• What you need to do
Reproduce the source text of each item below word for word, and leave the pictures out of your answer.

Collected data:
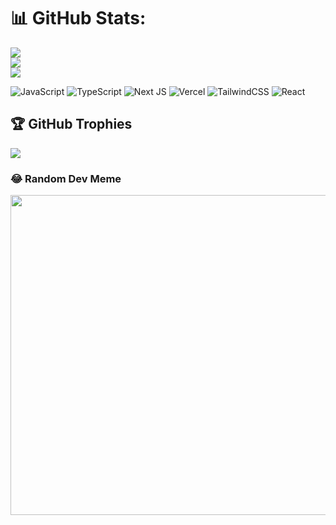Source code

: # 📊 GitHub Stats:

![](https://github-readme-stats.vercel.app/api?username=ddaoxuan&theme=merko&hide_border=true&include_all_commits=true&count_private=true)<br/>
![](https://github-readme-streak-stats.herokuapp.com/?user=ddaoxuan&theme=merko&hide_border=true)<br/>
![](https://github-readme-stats.vercel.app/api/top-langs/?username=ddaoxuan&theme=merko&hide_border=true&include_all_commits=true&count_private=true&layout=compact)

![JavaScript](https://img.shields.io/badge/javascript-%23323330.svg?style=plastic&logo=javascript&logoColor=%23F7DF1E) ![TypeScript](https://img.shields.io/badge/typescript-%23007ACC.svg?style=plastic&logo=typescript&logoColor=white) ![Next JS](https://img.shields.io/badge/Next-black?style=plastic&logo=next.js&logoColor=white) ![Vercel](https://img.shields.io/badge/vercel-%23000000.svg?style=plastic&logo=vercel&logoColor=white) ![TailwindCSS](https://img.shields.io/badge/tailwindcss-%2338B2AC.svg?style=plastic&logo=tailwind-css&logoColor=white) ![React](https://img.shields.io/badge/react-%2320232a.svg?style=plastic&logo=react&logoColor=%2361DAFB)

## 🏆 GitHub Trophies

![](https://github-profile-trophy.vercel.app/?username=ddaoxuan&theme=darkhub&no-frame=true&no-bg=false&margin-w=4)

### 😂 Random Dev Meme

<img src="https://random-memer.herokuapp.com/" width="512px"/>

<!-- Proudly created with GPRM ( https://gprm.itsvg.in ) -->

• Result of this exercise
Source code

: # 📊 GitHub Stats:

![](https://github-readme-stats.vercel.app/api?username=ddaoxuan&theme=merko&hide_border=true&include_all_commits=true&count_private=true)<br/>
![](https://github-readme-streak-stats.herokuapp.com/?user=ddaoxuan&theme=merko&hide_border=true)<br/>
![](https://github-readme-stats.vercel.app/api/top-langs/?username=ddaoxuan&theme=merko&hide_border=true&include_all_commits=true&count_private=true&layout=compact)

![JavaScript](https://img.shields.io/badge/javascript-%23323330.svg?style=plastic&logo=javascript&logoColor=%23F7DF1E) ![TypeScript](https://img.shields.io/badge/typescript-%23007ACC.svg?style=plastic&logo=typescript&logoColor=white) ![Next JS](https://img.shields.io/badge/Next-black?style=plastic&logo=next.js&logoColor=white) ![Vercel](https://img.shields.io/badge/vercel-%23000000.svg?style=plastic&logo=vercel&logoColor=white) ![TailwindCSS](https://img.shields.io/badge/tailwindcss-%2338B2AC.svg?style=plastic&logo=tailwind-css&logoColor=white) ![React](https://img.shields.io/badge/react-%2320232a.svg?style=plastic&logo=react&logoColor=%2361DAFB)

## 🏆 GitHub Trophies

![](https://github-profile-trophy.vercel.app/?username=ddaoxuan&theme=darkhub&no-frame=true&no-bg=false&margin-w=4)

### 😂 Random Dev Meme

<img src="https://random-memer.herokuapp.com/" width="512px"/>

<!-- Proudly created with GPRM ( https://gprm.itsvg.in ) -->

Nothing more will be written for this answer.